◆ **DIRECTIONS FOR THIS TASK**
Each line in the entries below that holds the string "West" is to be listed.

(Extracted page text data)
★ ★ ★

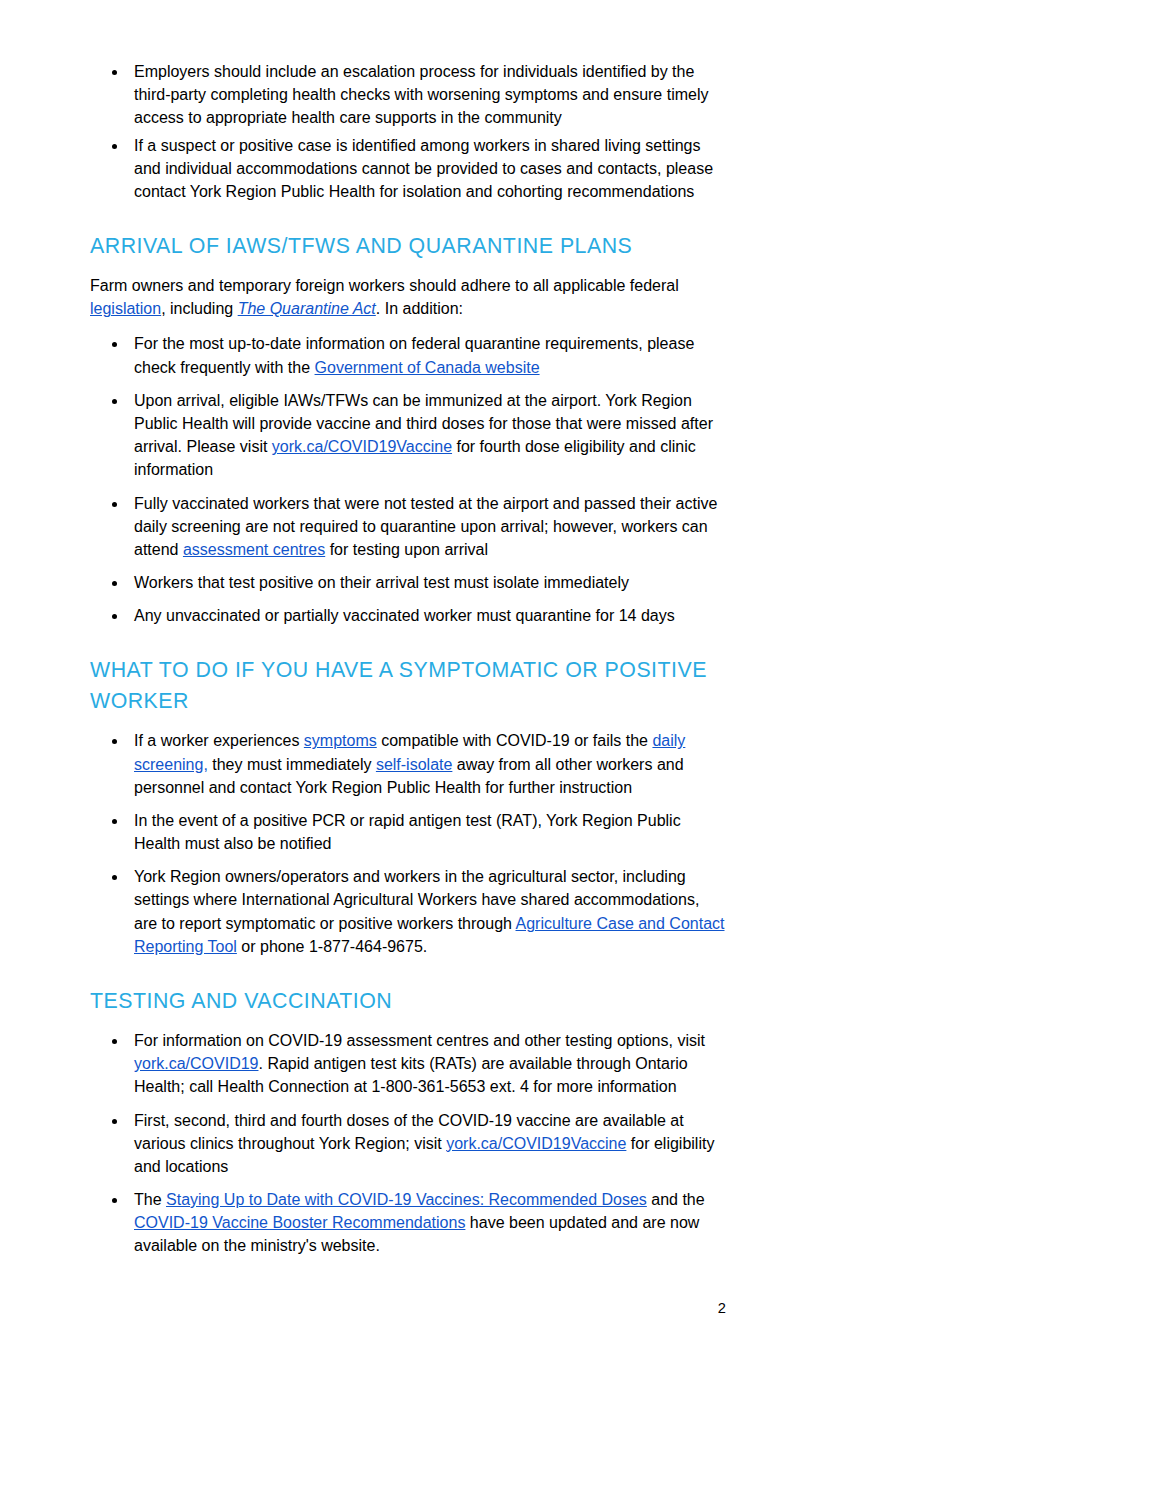Employers should include an escalation process for individuals identified by the third-party completing health checks with worsening symptoms and ensure timely access to appropriate health care supports in the community
If a suspect or positive case is identified among workers in shared living settings and individual accommodations cannot be provided to cases and contacts, please contact York Region Public Health for isolation and cohorting recommendations
Arrival of IAWs/TFWs and Quarantine Plans
Farm owners and temporary foreign workers should adhere to all applicable federal legislation, including The Quarantine Act. In addition:
For the most up-to-date information on federal quarantine requirements, please check frequently with the Government of Canada website
Upon arrival, eligible IAWs/TFWs can be immunized at the airport. York Region Public Health will provide vaccine and third doses for those that were missed after arrival. Please visit york.ca/COVID19Vaccine for fourth dose eligibility and clinic information
Fully vaccinated workers that were not tested at the airport and passed their active daily screening are not required to quarantine upon arrival; however, workers can attend assessment centres for testing upon arrival
Workers that test positive on their arrival test must isolate immediately
Any unvaccinated or partially vaccinated worker must quarantine for 14 days
What to do if you have a Symptomatic or Positive Worker
If a worker experiences symptoms compatible with COVID-19 or fails the daily screening, they must immediately self-isolate away from all other workers and personnel and contact York Region Public Health for further instruction
In the event of a positive PCR or rapid antigen test (RAT), York Region Public Health must also be notified
York Region owners/operators and workers in the agricultural sector, including settings where International Agricultural Workers have shared accommodations, are to report symptomatic or positive workers through Agriculture Case and Contact Reporting Tool or phone 1-877-464-9675.
Testing and Vaccination
For information on COVID-19 assessment centres and other testing options, visit york.ca/COVID19. Rapid antigen test kits (RATs) are available through Ontario Health; call Health Connection at 1-800-361-5653 ext. 4 for more information
First, second, third and fourth doses of the COVID-19 vaccine are available at various clinics throughout York Region; visit york.ca/COVID19Vaccine for eligibility and locations
The Staying Up to Date with COVID-19 Vaccines: Recommended Doses and the COVID-19 Vaccine Booster Recommendations have been updated and are now available on the ministry's website.
2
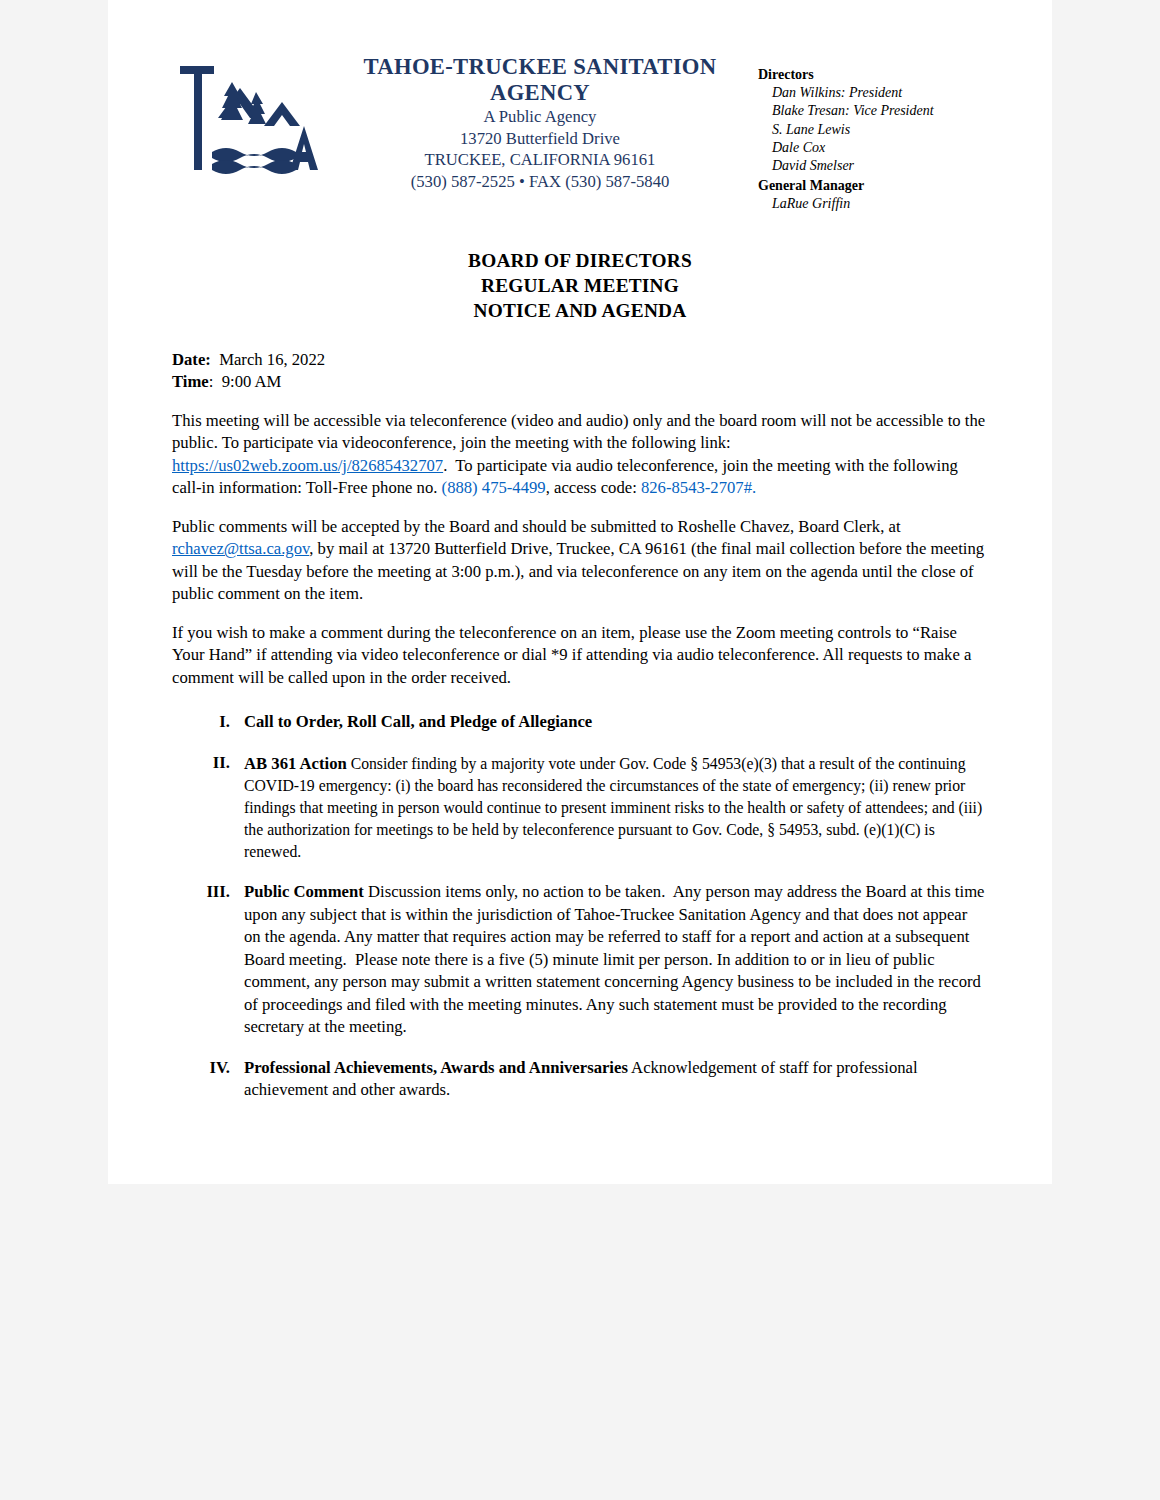TAHOE-TRUCKEE SANITATION AGENCY
A Public Agency
13720 Butterfield Drive
TRUCKEE, CALIFORNIA 96161
(530) 587-2525 • FAX (530) 587-5840
Directors
Dan Wilkins: President
Blake Tresan: Vice President
S. Lane Lewis
Dale Cox
David Smelser
General Manager
LaRue Griffin
BOARD OF DIRECTORS
REGULAR MEETING
NOTICE AND AGENDA
Date: March 16, 2022
Time: 9:00 AM
This meeting will be accessible via teleconference (video and audio) only and the board room will not be accessible to the public. To participate via videoconference, join the meeting with the following link: https://us02web.zoom.us/j/82685432707. To participate via audio teleconference, join the meeting with the following call-in information: Toll-Free phone no. (888) 475-4499, access code: 826-8543-2707#.
Public comments will be accepted by the Board and should be submitted to Roshelle Chavez, Board Clerk, at rchavez@ttsa.ca.gov, by mail at 13720 Butterfield Drive, Truckee, CA 96161 (the final mail collection before the meeting will be the Tuesday before the meeting at 3:00 p.m.), and via teleconference on any item on the agenda until the close of public comment on the item.
If you wish to make a comment during the teleconference on an item, please use the Zoom meeting controls to “Raise Your Hand” if attending via video teleconference or dial *9 if attending via audio teleconference. All requests to make a comment will be called upon in the order received.
I.
Call to Order, Roll Call, and Pledge of Allegiance
II.
AB 361 Action Consider finding by a majority vote under Gov. Code § 54953(e)(3) that a result of the continuing COVID-19 emergency: (i) the board has reconsidered the circumstances of the state of emergency; (ii) renew prior findings that meeting in person would continue to present imminent risks to the health or safety of attendees; and (iii) the authorization for meetings to be held by teleconference pursuant to Gov. Code, § 54953, subd. (e)(1)(C) is renewed.
III.
Public Comment Discussion items only, no action to be taken. Any person may address the Board at this time upon any subject that is within the jurisdiction of Tahoe-Truckee Sanitation Agency and that does not appear on the agenda. Any matter that requires action may be referred to staff for a report and action at a subsequent Board meeting. Please note there is a five (5) minute limit per person. In addition to or in lieu of public comment, any person may submit a written statement concerning Agency business to be included in the record of proceedings and filed with the meeting minutes. Any such statement must be provided to the recording secretary at the meeting.
IV.
Professional Achievements, Awards and Anniversaries Acknowledgement of staff for professional achievement and other awards.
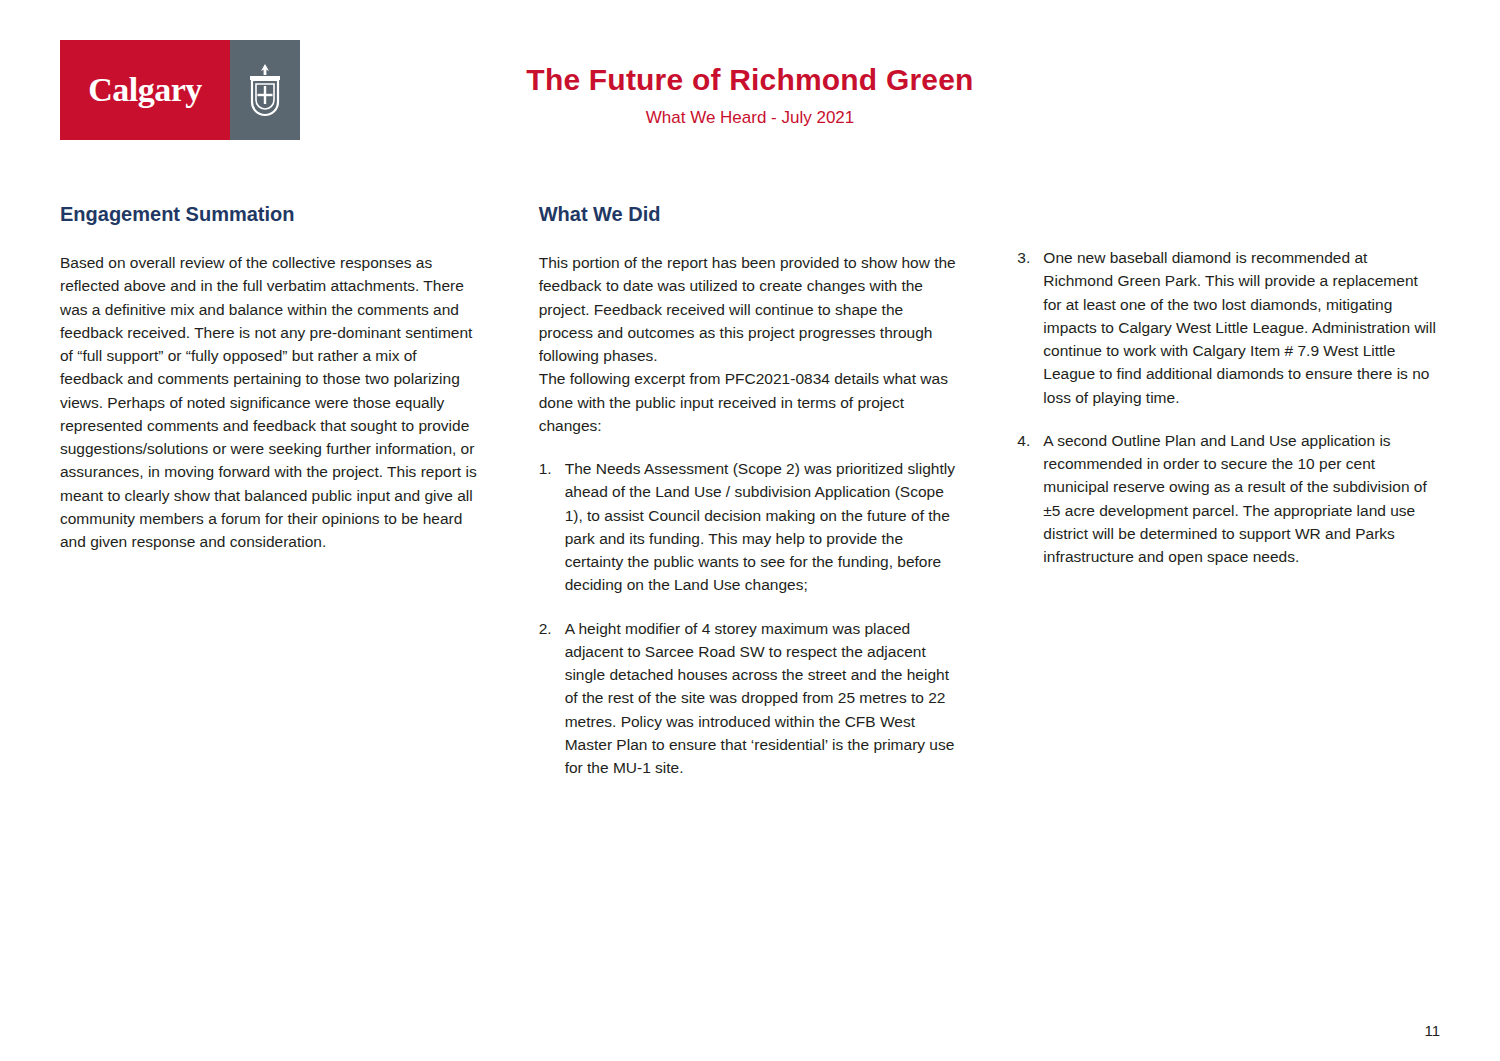Calgary
The Future of Richmond Green
What We Heard - July 2021
Engagement Summation
Based on overall review of the collective responses as reflected above and in the full verbatim attachments. There was a definitive mix and balance within the comments and feedback received. There is not any pre-dominant sentiment of “full support” or “fully opposed” but rather a mix of feedback and comments pertaining to those two polarizing views. Perhaps of noted significance were those equally represented comments and feedback that sought to provide suggestions/solutions or were seeking further information, or assurances, in moving forward with the project. This report is meant to clearly show that balanced public input and give all community members a forum for their opinions to be heard and given response and consideration.
What We Did
This portion of the report has been provided to show how the feedback to date was utilized to create changes with the project. Feedback received will continue to shape the process and outcomes as this project progresses through following phases.
The following excerpt from PFC2021-0834 details what was done with the public input received in terms of project changes:
1. The Needs Assessment (Scope 2) was prioritized slightly ahead of the Land Use / subdivision Application (Scope 1), to assist Council decision making on the future of the park and its funding. This may help to provide the certainty the public wants to see for the funding, before deciding on the Land Use changes;
2. A height modifier of 4 storey maximum was placed adjacent to Sarcee Road SW to respect the adjacent single detached houses across the street and the height of the rest of the site was dropped from 25 metres to 22 metres. Policy was introduced within the CFB West Master Plan to ensure that ‘residential’ is the primary use for the MU-1 site.
3. One new baseball diamond is recommended at Richmond Green Park. This will provide a replacement for at least one of the two lost diamonds, mitigating impacts to Calgary West Little League. Administration will continue to work with Calgary Item # 7.9 West Little League to find additional diamonds to ensure there is no loss of playing time.
4. A second Outline Plan and Land Use application is recommended in order to secure the 10 per cent municipal reserve owing as a result of the subdivision of ±5 acre development parcel. The appropriate land use district will be determined to support WR and Parks infrastructure and open space needs.
11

★ ★ ★

◆ **OUTPUT OF THE EXERCISE**
2. A height modifier of 4 storey maximum was placed adjacent to Sarcee Road SW to respect the adjacent single detached houses across the street and the height of the rest of the site was dropped from 25 metres to 22 metres. Policy was introduced within the CFB West Master Plan to ensure that ‘residential’ is the primary use for the MU-1 site.
3. One new baseball diamond is recommended at Richmond Green Park. This will provide a replacement for at least one of the two lost diamonds, mitigating impacts to Calgary West Little League. Administration will continue to work with Calgary Item # 7.9 West Little League to find additional diamonds to ensure there is no loss of playing time.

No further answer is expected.